Yes­ter­day, though, he was too sim­i­lar to James An­der­son and Stu­art Broad. And maybe he is slightly heavy in the legs af­ter play­ing the past four Tests and send­ing down 150 overs along the way.

I still think Leach is the No 1 spin­ner for Eng­land, even though he hasn’t played since he be­came ill over the win­ter.

As for Bess, I like his po­ten­tial, but I don’t think he bowls a con­sis­tent Test-match line. In Eng­land, our off-spin­ners tend to bowl fairly straight at off stump. Whereas I would rather see Bess bowl­ing out­side off stump with loop.

If you get bats­men play­ing to­wards the cov­ers, it brings the gate into play, and then the one that does not turn threat­ens the out­side edge. The Aus­tralian, Nathan Lyon, is the best in the world at that, us­ing vari­a­tions of flight, pace and spin.

Bess has a lot still to learn. In In­dia, though, he could have an im­por­tant part to play, prob­a­bly in sup­port of Leach’s left-arm ortho­dox. Those are the con­di­tions which neuter Eng­land’s tra­di­tional strengths of swing and seam.

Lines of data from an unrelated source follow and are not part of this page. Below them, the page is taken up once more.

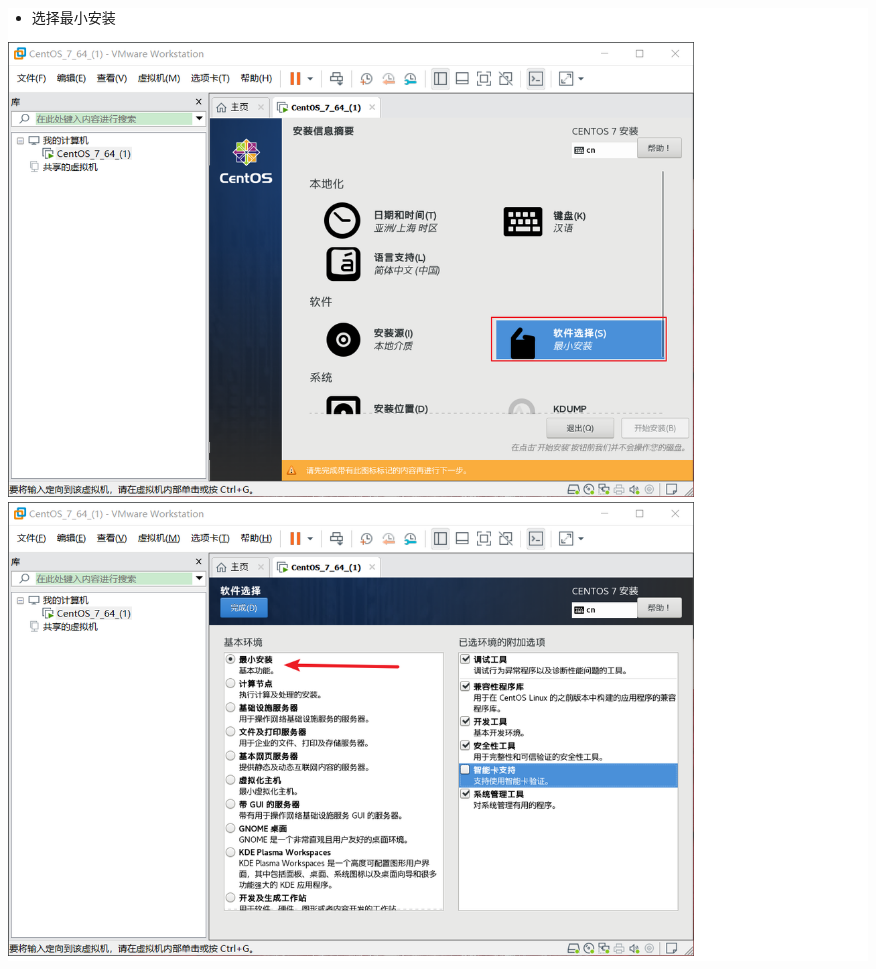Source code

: - 选择最小安装

<img src="Linux.assets/image-20200723191010058.png" alt="image-20200723191010058" style="zoom:67%;" />

<img src="Linux.assets/image-20200723191113765.png" alt="image-20200723191113765" style="zoom:67%;" />
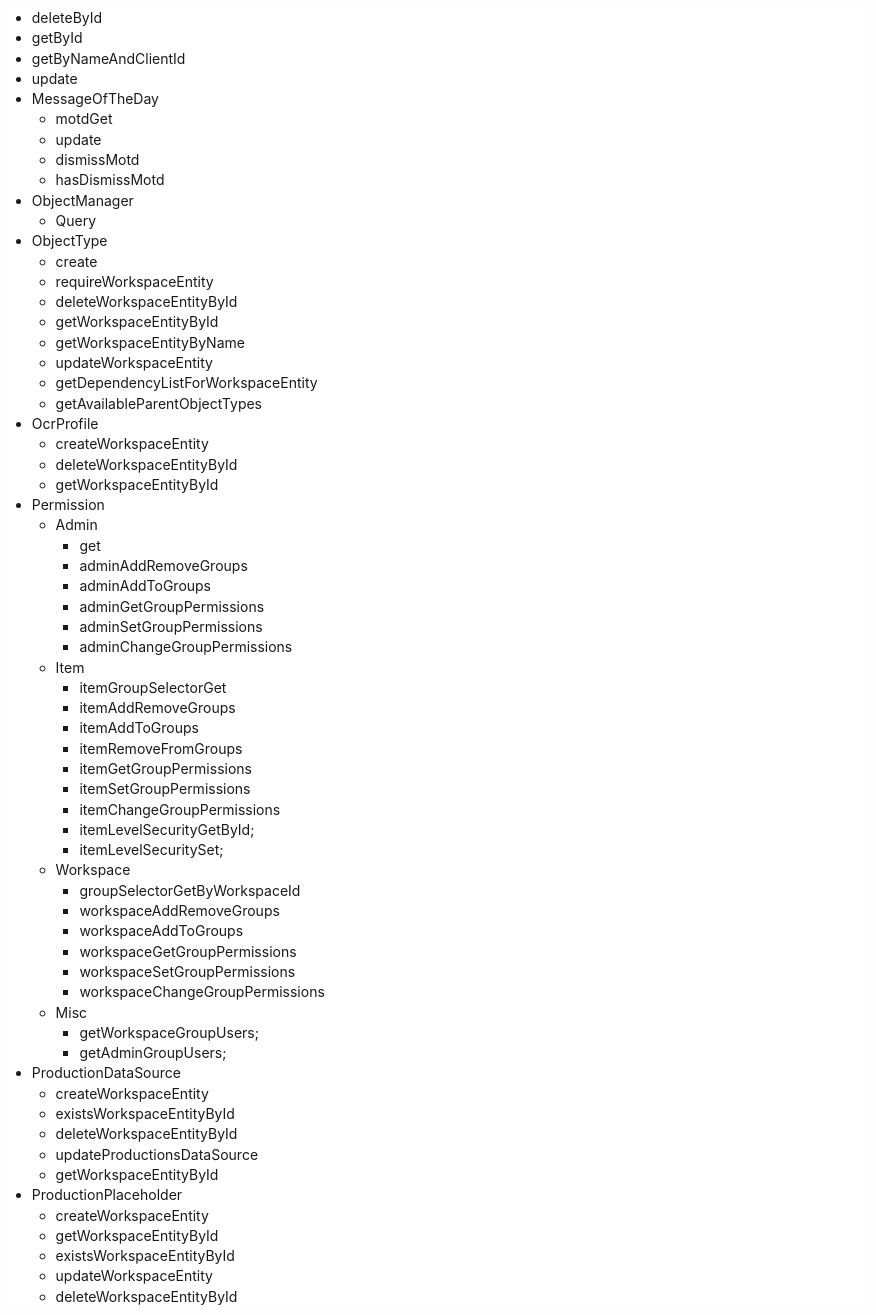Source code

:   * deleteById
  * getById
  * getByNameAndClientId
  * update
* MessageOfTheDay
  * motdGet
  * update
  * dismissMotd
  * hasDismissMotd
* ObjectManager
  * Query
* ObjectType
  * create
  * requireWorkspaceEntity
  * deleteWorkspaceEntityById
  * getWorkspaceEntityById
  * getWorkspaceEntityByName
  * updateWorkspaceEntity
  * getDependencyListForWorkspaceEntity
  * getAvailableParentObjectTypes
* OcrProfile
  * createWorkspaceEntity
  * deleteWorkspaceEntityById
  * getWorkspaceEntityById
* Permission
  * Admin
    * get
    * adminAddRemoveGroups
    * adminAddToGroups
    * adminGetGroupPermissions
    * adminSetGroupPermissions
    * adminChangeGroupPermissions
  * Item
    * itemGroupSelectorGet
    * itemAddRemoveGroups
    * itemAddToGroups
    * itemRemoveFromGroups
    * itemGetGroupPermissions
    * itemSetGroupPermissions
    * itemChangeGroupPermissions
    * itemLevelSecurityGetById;
    * itemLevelSecuritySet;
  * Workspace
    * groupSelectorGetByWorkspaceId
    * workspaceAddRemoveGroups
    * workspaceAddToGroups
    * workspaceGetGroupPermissions
    * workspaceSetGroupPermissions
    * workspaceChangeGroupPermissions	
  * Misc
    * getWorkspaceGroupUsers;
    * getAdminGroupUsers;
* ProductionDataSource
  * createWorkspaceEntity
  * existsWorkspaceEntityById
  * deleteWorkspaceEntityById
  * updateProductionsDataSource
  * getWorkspaceEntityById
* ProductionPlaceholder
  * createWorkspaceEntity
  * getWorkspaceEntityById
  * existsWorkspaceEntityById
  * updateWorkspaceEntity
  * deleteWorkspaceEntityById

My other ob­ser­va­tion on the day’s play re­lates to Jofra Archer. I feel like yes­ter­day was a big im­prove­ment. Even though he did not get a wicket, it was nice to see him bowl­ing with gen­uine pace, and Root us­ing him in short, hos­tile bursts. Much bet­ter than try­ing to bowl longer spells of fast-medium.

The only prob­lem is that there were too many short balls. Even at high pace, the length ball – or some­times the full-pitched ball – is the one that takes the wick­ets. The one that flies through to the wick­et­keeper past the bats­man’s nose looks great, but it gets very few good play­ers out.

When you do bowl short, it is tempt­ing to bang it in, so that it takes off and goes over the bats­man’s head. But you never saw Michael Hold­ing and Mal­colm Mar­shall wast­ing their en­ergy like that. Get it into the ribs, un­der the heart, or in an armpit. Then sta­tion a man at bat-pad and maybe one at leg gully. That is very awk­ward for any­one to play, es­pe­cially a tail-en­der. It is how John Snow got a lot of his wick­ets.

As a man who faced the West In­dian quicks at the peak of their pow­ers, I know what it is like on the other end: highly un­pleas­ant.